◆ **Problems and tasks**:
A. Check statements (i), (ii) and (iii) against the text below about the Harrison brewery. Answer yes or no for each, and quote the words that decide it.
(i) The couple met through white-water rafting.
(ii) Shaun still commutes to Portland.
(iii) The brewery runs on a three-barrel brewing system.
B. Continue the text below about the Harrison brewery, starting after its last sentence.

BEGIN Reading text

Parents of two small children, the couple decided to build a beer business on their 40-acre property to get in more quality family time — now Shaun works here instead of commuting to Portland.
They’re on a one-barrel system with two- and three-barrel fermenters, and the plan is to stay small and community-focused.
“Our goal,” Lisa says, “is to create that third home for people. You have your own home, you have your workplace, and we need a local hangout that is family-friendly and comfortable. There’s not a lot of other businesses here in Harrison, so we’re really excited to do that.”
Outdoor enthusiasts who met through white-water rafting, they chose a name and logo to reflect that activity, and plan to make outdoor recreation a core part of what they offer visitors as they make the most of land that overlooks a scenic ridge and abuts 300 acres owned by Loon Echo Land Trust. That includes a disc golf course they hope to have up this summer, as well as winter activities.

END Reading text
BEGIN Dataset

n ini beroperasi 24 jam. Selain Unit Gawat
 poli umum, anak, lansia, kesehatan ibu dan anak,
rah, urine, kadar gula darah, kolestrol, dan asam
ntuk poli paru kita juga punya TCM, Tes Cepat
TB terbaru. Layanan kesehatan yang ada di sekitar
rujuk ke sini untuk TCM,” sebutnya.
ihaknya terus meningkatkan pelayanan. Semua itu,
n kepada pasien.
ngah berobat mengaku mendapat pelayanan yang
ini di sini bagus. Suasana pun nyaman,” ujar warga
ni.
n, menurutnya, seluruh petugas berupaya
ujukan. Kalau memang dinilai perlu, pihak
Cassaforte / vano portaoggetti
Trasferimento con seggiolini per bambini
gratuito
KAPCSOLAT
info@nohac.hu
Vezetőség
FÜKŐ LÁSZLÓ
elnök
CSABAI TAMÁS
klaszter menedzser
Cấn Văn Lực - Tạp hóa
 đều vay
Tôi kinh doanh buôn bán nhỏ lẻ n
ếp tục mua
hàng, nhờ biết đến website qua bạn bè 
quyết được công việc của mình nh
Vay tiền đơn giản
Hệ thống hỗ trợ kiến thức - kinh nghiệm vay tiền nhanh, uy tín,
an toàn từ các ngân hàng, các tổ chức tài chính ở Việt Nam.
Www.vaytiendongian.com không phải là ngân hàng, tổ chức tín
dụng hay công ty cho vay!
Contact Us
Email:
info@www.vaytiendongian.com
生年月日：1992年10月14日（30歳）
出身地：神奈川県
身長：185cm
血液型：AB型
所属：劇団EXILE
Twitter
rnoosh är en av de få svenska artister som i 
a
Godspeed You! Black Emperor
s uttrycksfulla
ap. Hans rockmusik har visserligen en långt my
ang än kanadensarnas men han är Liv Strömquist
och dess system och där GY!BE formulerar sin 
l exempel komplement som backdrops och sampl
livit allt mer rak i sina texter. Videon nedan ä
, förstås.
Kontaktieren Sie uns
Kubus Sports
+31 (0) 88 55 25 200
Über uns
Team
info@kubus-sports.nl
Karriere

END Dataset
BEGIN Dataset

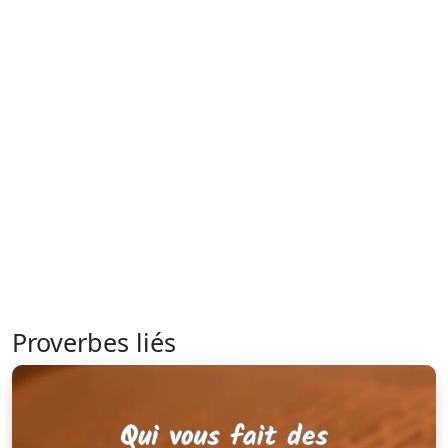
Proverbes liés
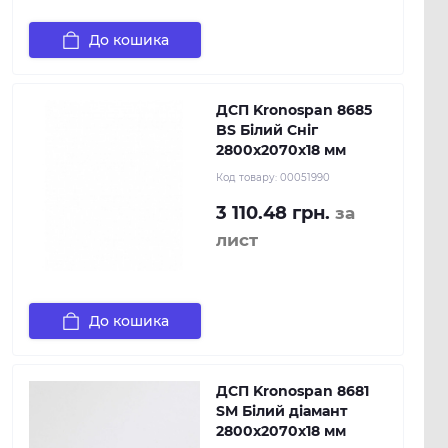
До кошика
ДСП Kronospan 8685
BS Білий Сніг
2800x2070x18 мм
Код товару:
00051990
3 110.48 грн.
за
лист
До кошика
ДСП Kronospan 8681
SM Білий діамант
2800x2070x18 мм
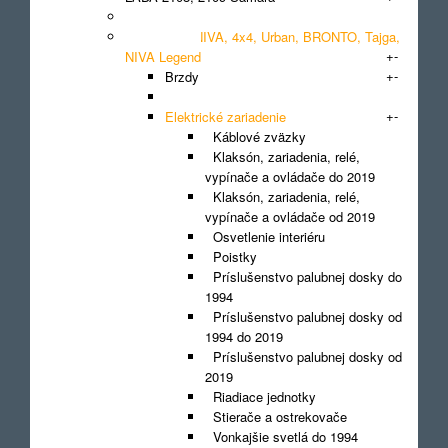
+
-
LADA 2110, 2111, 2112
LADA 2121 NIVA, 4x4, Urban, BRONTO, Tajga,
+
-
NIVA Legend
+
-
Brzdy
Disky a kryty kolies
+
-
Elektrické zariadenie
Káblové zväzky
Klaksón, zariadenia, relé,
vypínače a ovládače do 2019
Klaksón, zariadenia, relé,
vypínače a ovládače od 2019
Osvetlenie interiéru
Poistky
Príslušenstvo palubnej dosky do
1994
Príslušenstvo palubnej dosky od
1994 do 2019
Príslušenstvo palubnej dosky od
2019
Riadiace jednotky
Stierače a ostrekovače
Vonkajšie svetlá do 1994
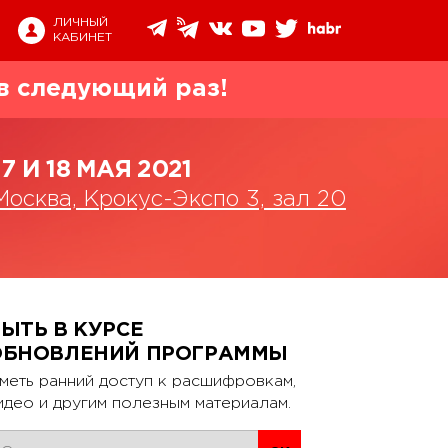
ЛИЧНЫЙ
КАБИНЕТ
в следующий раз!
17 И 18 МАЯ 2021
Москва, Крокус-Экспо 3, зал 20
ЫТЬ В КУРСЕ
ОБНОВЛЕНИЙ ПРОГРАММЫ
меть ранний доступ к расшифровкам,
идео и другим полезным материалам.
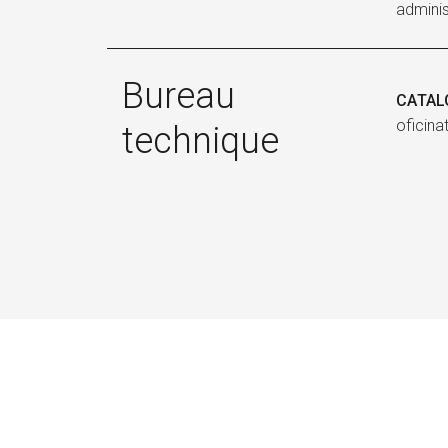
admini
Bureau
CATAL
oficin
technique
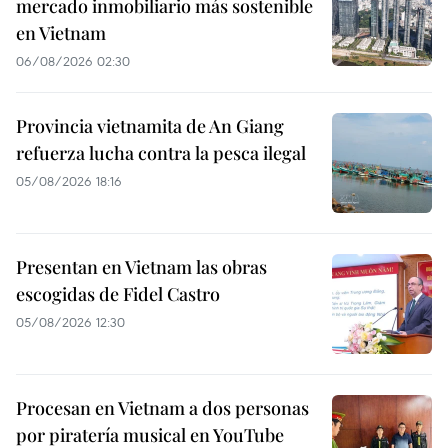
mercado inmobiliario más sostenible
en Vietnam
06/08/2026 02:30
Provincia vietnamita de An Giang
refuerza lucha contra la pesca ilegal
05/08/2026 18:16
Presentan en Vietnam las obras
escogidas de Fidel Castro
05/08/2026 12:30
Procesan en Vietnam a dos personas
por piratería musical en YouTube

END Dataset
BEGIN Dataset

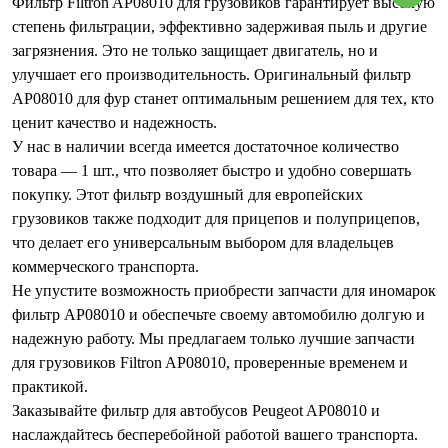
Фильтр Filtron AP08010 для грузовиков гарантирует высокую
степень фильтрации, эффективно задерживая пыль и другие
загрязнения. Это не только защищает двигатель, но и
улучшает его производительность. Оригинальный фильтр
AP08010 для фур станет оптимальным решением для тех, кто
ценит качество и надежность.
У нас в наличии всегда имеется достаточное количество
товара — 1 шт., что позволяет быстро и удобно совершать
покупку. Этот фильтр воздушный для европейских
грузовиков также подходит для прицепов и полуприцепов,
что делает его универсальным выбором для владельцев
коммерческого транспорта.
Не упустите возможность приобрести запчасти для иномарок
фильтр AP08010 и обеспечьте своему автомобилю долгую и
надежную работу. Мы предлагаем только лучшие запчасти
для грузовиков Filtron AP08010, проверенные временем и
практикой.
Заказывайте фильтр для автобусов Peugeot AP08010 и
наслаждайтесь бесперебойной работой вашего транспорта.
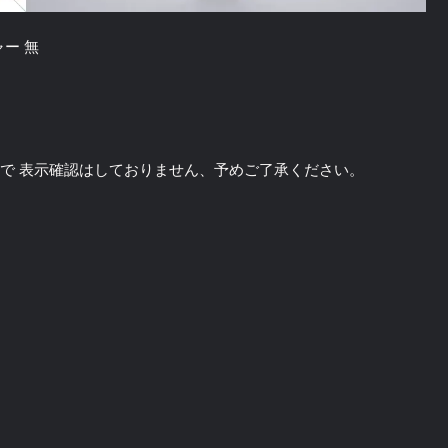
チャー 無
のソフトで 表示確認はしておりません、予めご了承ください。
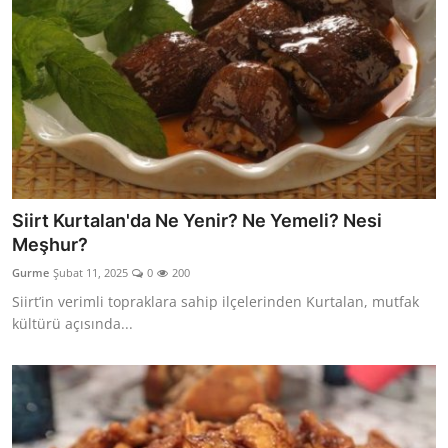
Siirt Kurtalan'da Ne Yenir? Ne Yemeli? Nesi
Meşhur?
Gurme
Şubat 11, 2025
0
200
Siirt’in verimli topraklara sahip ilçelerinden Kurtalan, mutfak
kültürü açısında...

END Dataset

◆ **Answers to this exercise**:
A.
(i) Yes: "Outdoor enthusiasts who met through white-water rafting"
(ii) No: "now Shaun works here instead of commuting to Portland"
(iii) No: "They’re on a one-barrel system with two- and three-barrel fermenters"

B.
Shaun, who remembers his first home-kit batch as “drinkable but not great,” looks forward to finishing construction so that he can concentrate on making beer, saying, “I can’t wait to put the hammers down.”
Back at Funky Bow, Paul and Abraham Lorrain still work hard at keeping existing clients happy and pursuing new accounts, six years after they started out by “schlepping kegs” on Paul’s jeep and knocking on doors.
They’ve gone from producing 100 gallons a week in their first year to 2,200 gallons a week today. Every weekend in Lyman, they welcome hundreds of customers “from beer geeks to Budweiser drinkers” for a musical party atmosphere with pizza, beer, wine and cider. They do events from children’s birthdays to retirement parties of up to 100 people, charging $22 a head for a beer, salad and pizza. For those wanting to spend the night, Paul rents out on Airbnb a yurt that sleeps up to six. They also partner with restaurants and pubs that carry their beer, including for charity events.
They’ve grown the brand well beyond their own backyard, now distributing in four states — Maine, Rhode Island, New Hampshire and Massachusetts. In Maine, Paul says that Funky Bow can be found at “all Hannafords, Shaw’s, four Walmarts, some Targets and every mom-and-pop shop along the road you drive by.”
Asked what advice they’d give to someone starting in the business today, Paul blurts out “Don’t do it!” while Abraham speaks of the constant money worries in an increasingly competitive industry.
“If you could just get up and make beer in the morning,” he says, “that’s great.”